As many of the healthcare jobs created by the ACA were of the preventative medicine/outreach variety, I feel that those dollars spent most likely had a return almost out of the realm of measurability. And that's for ONE preventable disease out of all of them.
There, I'll hobble down off of my short little soapbox now, but these days I try not to miss any chances to point out the deal we got with the ACA, even with all of its shortcomings.
Your podcast continues to be a light shining through an ever darkening landscape, so thank you for that.

-Doug in Oakland

VonWenk said...

When Helen Thomas was moved to the back of the briefing room for actually acting like a journalist, I don't recall the press corps making a fuss, and when David Gregory pressed White House Spokesman Tony Snow for an answer to his question, NBC trotted him out on Meet the Press like a trained puppy and had him apologize to Snow. The one time I remember the press circling the wagons was around Fox News when the Obama Administration said they weren't a news outlet and wasn't going to give them credentials to a press gathering.
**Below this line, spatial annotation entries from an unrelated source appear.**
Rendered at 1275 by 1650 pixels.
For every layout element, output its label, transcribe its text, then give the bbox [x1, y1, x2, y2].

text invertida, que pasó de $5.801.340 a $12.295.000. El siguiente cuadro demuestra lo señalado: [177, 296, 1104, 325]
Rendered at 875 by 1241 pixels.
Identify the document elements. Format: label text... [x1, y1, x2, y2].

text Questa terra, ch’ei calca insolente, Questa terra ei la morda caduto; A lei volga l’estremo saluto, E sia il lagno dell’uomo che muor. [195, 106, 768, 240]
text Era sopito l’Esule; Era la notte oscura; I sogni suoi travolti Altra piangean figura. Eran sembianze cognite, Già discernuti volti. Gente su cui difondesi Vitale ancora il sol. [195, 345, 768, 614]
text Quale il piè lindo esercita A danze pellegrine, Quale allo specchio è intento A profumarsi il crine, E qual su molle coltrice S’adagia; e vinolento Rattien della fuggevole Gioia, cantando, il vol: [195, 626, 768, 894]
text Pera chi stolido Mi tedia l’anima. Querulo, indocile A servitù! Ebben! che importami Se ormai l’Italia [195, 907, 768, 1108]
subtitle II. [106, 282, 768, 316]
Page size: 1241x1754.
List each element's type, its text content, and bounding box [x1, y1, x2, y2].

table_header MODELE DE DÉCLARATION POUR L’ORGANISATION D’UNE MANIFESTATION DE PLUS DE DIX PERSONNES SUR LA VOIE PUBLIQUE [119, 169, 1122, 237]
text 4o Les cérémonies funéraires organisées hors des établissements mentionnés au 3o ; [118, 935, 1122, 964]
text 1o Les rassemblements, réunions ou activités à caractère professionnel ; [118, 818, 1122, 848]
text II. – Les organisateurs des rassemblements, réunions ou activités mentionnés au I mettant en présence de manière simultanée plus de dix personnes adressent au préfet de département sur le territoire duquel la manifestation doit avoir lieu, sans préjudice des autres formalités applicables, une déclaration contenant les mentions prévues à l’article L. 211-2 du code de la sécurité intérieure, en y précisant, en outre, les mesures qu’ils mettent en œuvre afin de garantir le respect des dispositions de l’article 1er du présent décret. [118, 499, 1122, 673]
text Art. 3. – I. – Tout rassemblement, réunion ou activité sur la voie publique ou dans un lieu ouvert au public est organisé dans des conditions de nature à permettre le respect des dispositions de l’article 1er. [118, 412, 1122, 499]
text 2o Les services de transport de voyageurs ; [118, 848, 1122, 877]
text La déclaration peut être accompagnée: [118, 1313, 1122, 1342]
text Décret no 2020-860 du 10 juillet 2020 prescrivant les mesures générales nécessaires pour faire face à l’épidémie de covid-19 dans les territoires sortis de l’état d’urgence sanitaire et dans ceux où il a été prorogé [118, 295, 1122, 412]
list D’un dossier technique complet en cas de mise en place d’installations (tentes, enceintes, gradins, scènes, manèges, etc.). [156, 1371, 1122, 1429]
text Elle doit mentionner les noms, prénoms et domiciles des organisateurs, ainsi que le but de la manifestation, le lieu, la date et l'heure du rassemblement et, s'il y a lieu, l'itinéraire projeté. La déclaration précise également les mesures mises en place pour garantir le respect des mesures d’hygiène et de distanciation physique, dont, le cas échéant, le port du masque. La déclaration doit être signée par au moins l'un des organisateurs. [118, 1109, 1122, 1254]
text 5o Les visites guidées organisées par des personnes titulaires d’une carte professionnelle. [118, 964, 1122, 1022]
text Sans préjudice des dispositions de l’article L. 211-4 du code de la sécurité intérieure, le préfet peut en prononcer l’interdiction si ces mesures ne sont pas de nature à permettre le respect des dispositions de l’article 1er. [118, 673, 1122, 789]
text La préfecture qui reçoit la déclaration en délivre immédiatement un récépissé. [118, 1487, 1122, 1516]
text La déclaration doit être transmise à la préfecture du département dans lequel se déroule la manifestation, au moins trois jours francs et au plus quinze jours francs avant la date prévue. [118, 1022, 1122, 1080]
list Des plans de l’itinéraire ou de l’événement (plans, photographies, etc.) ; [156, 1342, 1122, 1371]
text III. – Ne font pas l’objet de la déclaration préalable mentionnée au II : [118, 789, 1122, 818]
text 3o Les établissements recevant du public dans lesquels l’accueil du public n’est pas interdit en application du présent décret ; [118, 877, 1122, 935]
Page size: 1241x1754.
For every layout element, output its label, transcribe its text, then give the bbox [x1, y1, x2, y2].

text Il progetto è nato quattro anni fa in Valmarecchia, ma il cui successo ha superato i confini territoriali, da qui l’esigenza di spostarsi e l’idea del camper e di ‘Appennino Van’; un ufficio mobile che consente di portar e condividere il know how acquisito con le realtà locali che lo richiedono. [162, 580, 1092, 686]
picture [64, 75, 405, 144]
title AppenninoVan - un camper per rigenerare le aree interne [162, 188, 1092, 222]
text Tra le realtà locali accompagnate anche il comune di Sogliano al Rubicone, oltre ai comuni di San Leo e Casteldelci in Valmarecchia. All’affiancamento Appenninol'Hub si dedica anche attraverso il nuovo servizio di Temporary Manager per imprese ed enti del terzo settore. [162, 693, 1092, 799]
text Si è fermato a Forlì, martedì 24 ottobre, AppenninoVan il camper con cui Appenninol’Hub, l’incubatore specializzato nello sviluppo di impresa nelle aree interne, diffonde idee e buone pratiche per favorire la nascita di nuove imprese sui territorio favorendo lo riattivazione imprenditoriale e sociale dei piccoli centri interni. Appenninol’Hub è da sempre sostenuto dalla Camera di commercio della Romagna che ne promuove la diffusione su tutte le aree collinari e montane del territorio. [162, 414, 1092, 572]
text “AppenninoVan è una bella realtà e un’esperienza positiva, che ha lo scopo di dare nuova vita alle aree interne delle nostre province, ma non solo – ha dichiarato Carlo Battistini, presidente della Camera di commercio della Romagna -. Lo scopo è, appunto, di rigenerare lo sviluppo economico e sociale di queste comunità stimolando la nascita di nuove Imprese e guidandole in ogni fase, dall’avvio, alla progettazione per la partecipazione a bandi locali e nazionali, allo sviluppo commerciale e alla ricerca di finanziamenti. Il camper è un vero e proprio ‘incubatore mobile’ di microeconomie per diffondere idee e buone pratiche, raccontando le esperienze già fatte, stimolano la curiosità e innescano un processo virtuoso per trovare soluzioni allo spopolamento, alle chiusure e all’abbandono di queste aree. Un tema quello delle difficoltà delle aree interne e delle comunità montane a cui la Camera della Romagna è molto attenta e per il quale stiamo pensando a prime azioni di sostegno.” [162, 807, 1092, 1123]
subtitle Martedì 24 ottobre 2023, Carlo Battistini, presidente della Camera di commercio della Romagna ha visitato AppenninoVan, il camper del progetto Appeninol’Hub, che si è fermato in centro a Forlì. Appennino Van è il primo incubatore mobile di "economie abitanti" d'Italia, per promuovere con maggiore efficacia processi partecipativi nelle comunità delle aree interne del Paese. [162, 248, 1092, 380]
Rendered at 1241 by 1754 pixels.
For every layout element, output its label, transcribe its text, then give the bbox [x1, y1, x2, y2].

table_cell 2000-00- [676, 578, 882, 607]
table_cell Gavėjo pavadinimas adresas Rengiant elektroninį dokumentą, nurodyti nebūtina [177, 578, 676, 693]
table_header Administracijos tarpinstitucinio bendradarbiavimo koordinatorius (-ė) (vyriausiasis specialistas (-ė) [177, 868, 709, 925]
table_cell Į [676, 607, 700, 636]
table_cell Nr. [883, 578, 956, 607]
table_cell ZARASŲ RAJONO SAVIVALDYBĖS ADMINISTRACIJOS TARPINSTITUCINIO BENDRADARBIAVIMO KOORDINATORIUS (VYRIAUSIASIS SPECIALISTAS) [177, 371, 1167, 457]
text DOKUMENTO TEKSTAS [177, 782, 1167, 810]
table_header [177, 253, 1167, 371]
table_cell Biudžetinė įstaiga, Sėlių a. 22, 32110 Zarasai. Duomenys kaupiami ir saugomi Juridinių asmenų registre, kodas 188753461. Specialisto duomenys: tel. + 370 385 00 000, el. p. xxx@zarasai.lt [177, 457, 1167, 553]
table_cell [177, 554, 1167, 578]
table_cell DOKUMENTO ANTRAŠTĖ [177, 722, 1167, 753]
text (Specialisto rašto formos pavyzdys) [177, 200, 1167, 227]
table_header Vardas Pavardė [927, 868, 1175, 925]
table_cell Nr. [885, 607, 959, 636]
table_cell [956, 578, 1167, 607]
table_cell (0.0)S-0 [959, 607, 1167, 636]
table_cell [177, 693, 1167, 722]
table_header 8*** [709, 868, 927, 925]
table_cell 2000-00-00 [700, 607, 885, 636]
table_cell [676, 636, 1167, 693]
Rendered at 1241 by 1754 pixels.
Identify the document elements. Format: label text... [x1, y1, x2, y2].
Of course the press is more concerned with their careers than the integrity of their profession or the fate of the country, because if they did unify and refuse to ask Trump a question to protest his treatment of Jim Acosta, their outlets would fire and replace them.

If the Trump White House were to eject the White House Press Corps, I wouldn't have a problem with that if I thought their lack of access would motivate them into being the adversarial watchdog they're supposed to be, but, from past experience, I suspect they would just whimper a bit and soft-peddle their coverage the Trump White House even more.